Recording Industry Accounting Probe Widened to Include Fraud AllegationsBy Chuck Philips
LOS ANGELES TIMES -- The California Senate has widened its probe of music industry accounting practices and is investigating whether major record companies defrauded artists out of royalties through undisclosed licensing deals with record clubs and video channels.
The Senate Rules Committee in Sacramento, Calif., the state capital, issued subpoenas late last week seeking documents from artists’ lawyers and managers to substantiate the allegations, which first came to light at a hearing last month called by Democratic state Sens. Martha Escutia and Kevin Murray to examine accounting practices in the music industry.
During the July 23 hearing, artist representatives accused the world’s five largest music companies of collecting millions of dollars annually from licensing deals with record clubs and video channels never shared with artists. Attorneys also alleged that companies employ fraudulent accounting formulas to bilk artists out of earnings on music sold overseas.
“We want to find out how these deals are structured and whether artists are getting shortchanged,” Murray said in an interview. “We’re also interested in determining whether companies are cheating artists by using unfair tactics in the accounting of foreign royalties.”
Escutia and Murray have scheduled a second hearing on the matter Sept. 24 in Sacramento. The accounting issue is the latest wrinkle in an ongoing debate over artists’ rights in the record industry. Performers and musicians have complained to lawmakers that music companies use unfair contracts that bind them longer than other California workers and use accounting tricks that reduce their wages, health care and pension benefits.
The Recording Industry Association of America, a Washington trade group that represents the nation’s five biggest music companies, declined to comment on the allegations, except to say that artists are paid in accordance with their contracts. Record executives privately say labels do not cheat artists on music sold overseas nor do they profit from covert licensing arrangements at artists’ expense.

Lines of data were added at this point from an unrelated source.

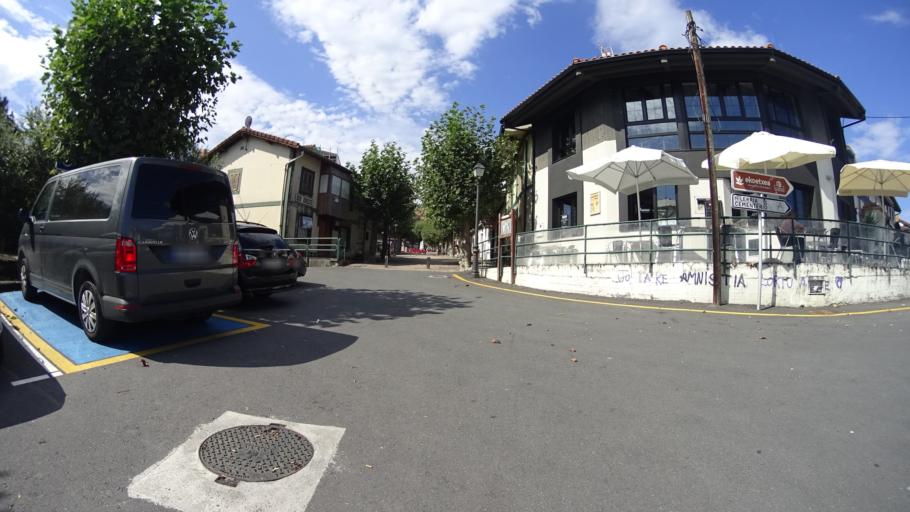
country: ES
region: Basque Country
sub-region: Bizkaia
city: Urtuella
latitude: 43.2846
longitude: -3.0543
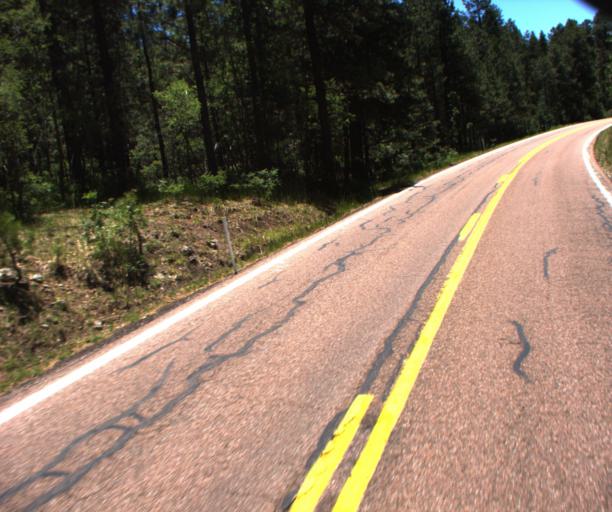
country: US
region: Arizona
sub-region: Gila County
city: Pine
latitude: 34.4660
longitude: -111.3831
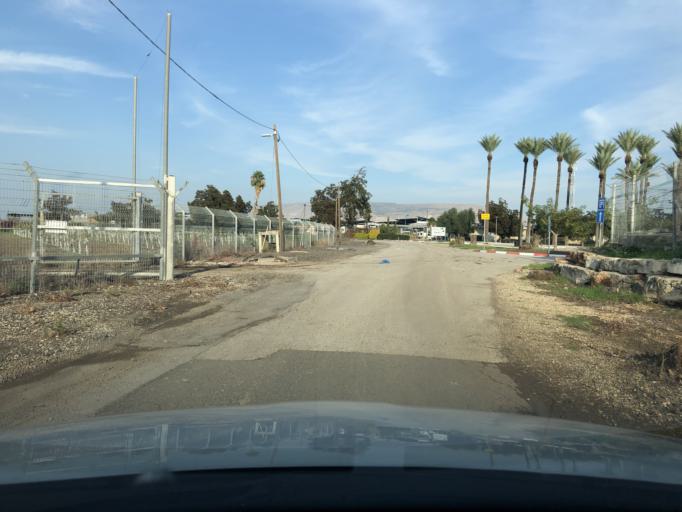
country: IL
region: Northern District
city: Yavne'el
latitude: 32.6636
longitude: 35.5802
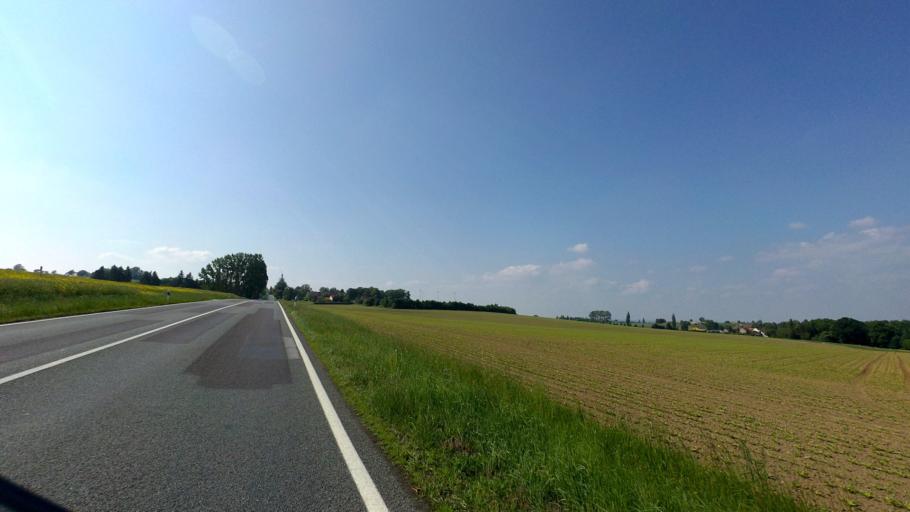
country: DE
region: Saxony
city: Hochkirch
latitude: 51.1440
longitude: 14.5821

Entertainment attorney Don Engel, who has sued labels on behalf of Luther Vandross, Meatloaf, Don Henley, and the Dixie Chicks, told lawmakers last month that companies routinely cheat artists out of royalties.
In an interview, Engel spelled out what he characterized as a series of “schemes” perpetrated on artists by the music industry.
Record companies, he said, purport that music videos are promotional tools to help generate sales of CDs. Artists are contractually required to reimburse companies for at least half of the cost of each promotional video before they receive a royalty check.